Like Alexandra, Eleanor came from Mississauga. As a new co-op intern supported by the Mosaic Company, Eleanor will be working with the Palaeobiology section of the Museum of Nature in Winter 2022. She is a third-year undergraduate student at the University of Ottawa, and has previous co-op experiences with Canadian Wildlife Services (on their caribou conservation program).  She will look into Canadian fossil specimens that have been repatriated to the care of the Museum.

Gillian Watson

Undergraduate researcher, the University of Ottawa

Project: Coiling directions in snake embryos

Gillian is a 3rd year undergraduate student from the University of Ottawa.  She is busy contacting collections managers and curators across North America to document coiling in snake embryos in ovo, testing whether this asymmetry varies in frequencies and directions within populations, between species, and across lineages.

Visiting Scholar

Olga Wilk

Mitacs Globalink Scholar, the University of Warsaw

Project: Comparative analysis of sarcopterygian fishes from the Holy Cross Mountains

Funded by Mitacs Foundation, Olga is visiting the lab for Winter 2022.  She is based at the University of Warsaw, Poland, where she obtained BSc and MSc degrees and now works on her PhD.  Olga's professional interest has always revolved around early vertebrates, and has been building a career on the famous Devonian fish fauna from the Holy Cross Mountains.  At CMN, she hopes to examine sarcopterygian fishes from the Canadian Arctic and elsewhere.  Olga has also been collaborating with the Ahlberg lab at Uppsala University.  

Lab Associates 

(Tetsuto serves on their supervisory committees)

Dana Korneisel

PhD candidate, Carleton University

Thesis advisor: Dr.

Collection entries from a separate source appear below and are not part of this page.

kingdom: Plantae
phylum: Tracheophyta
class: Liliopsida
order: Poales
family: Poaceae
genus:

Hillary Maddin

William Matthias

MSc student, University of Ottawa

Thesis advisor: Dr. Emily Standen

Dexter Summers

PhD student, University of Ottawa

Thesis advisor: Dr. Emily Standen

Ryan Lambert

MSc student, University of Ottawa

Thesis advisor: Dr. Marc Ekker

Linfang Han

MSc student, University of Ottawa

Thesis advisor: Dr. Emily Standen

Olivia Vanhaesebroucke

PhD candidate, l'Université du Québec à Rimouski

Thesis advisor: Dr. Richard Cloutier

Lab Alumna

Emily Dyer

Carleton University

Project: Ordovician vertebrate remains from the Ottawa Valley

Emily is a 4th year undergraduate from the Department of Earth Sciences, Carleton University. Using SEM on hard-to-prepare samples, she searches for elusive Ordovician vertebrates that inhabited the ancient waters of National Capital Region – some of the earliest true fishes (the crown-group vertebrates) known from North America.